In the items below, render the lines from the one containing "Compare the bottom" through the one containing "12 PM lines.", inclusive, as a Markdown table with the columns Row and Line, omitting blank lines.

[Stored items from a collection]
§ §

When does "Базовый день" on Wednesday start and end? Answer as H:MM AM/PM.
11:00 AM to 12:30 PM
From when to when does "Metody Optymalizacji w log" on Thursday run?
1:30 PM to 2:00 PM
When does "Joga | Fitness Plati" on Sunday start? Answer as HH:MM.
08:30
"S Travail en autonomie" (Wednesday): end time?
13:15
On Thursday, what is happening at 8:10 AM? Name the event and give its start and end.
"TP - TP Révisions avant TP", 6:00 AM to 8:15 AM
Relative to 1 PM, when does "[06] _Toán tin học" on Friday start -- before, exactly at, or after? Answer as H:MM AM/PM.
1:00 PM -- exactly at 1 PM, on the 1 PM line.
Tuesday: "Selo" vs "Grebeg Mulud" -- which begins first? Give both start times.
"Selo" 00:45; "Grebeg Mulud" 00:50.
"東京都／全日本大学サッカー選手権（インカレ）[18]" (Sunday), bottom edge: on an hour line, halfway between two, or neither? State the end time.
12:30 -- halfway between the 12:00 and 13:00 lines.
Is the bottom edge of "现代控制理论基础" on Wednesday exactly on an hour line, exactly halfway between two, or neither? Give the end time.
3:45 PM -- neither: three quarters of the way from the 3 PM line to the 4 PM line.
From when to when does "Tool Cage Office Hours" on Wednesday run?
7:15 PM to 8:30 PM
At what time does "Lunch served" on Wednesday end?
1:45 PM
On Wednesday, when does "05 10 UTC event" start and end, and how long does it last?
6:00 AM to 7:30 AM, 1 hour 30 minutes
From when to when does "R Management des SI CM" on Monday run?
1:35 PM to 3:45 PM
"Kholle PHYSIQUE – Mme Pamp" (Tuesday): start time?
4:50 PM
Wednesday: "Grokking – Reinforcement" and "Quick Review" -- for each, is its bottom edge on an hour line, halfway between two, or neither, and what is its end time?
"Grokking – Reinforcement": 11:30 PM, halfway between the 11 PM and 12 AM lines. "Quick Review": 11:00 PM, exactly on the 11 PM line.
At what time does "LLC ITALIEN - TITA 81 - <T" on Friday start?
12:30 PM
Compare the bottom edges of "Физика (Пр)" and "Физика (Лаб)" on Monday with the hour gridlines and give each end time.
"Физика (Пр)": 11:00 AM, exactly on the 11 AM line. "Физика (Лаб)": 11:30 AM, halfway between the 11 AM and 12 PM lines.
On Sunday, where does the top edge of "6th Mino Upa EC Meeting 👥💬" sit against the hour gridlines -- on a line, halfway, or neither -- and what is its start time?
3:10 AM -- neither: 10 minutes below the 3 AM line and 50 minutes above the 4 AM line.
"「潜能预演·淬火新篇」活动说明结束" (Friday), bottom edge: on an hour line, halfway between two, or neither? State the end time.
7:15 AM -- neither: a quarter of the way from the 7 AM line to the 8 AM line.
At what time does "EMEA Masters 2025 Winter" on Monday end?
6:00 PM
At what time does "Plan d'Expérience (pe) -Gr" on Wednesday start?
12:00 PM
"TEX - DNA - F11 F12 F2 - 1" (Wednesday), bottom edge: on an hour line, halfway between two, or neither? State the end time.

§ §

◆ EXPECTED ANSWER
| Row | Line |
|---|---|
| 1 | Compare the bottom edges of "Физика (Пр)" and "Физика (Лаб)" on Monday with the hour gridlines and give each end time. |
| 2 | "Физика (Пр)": 11:00 AM, exactly on the 11 AM line. "Физика (Лаб)": 11:30 AM, halfway between the 11 AM and 12 PM lines. |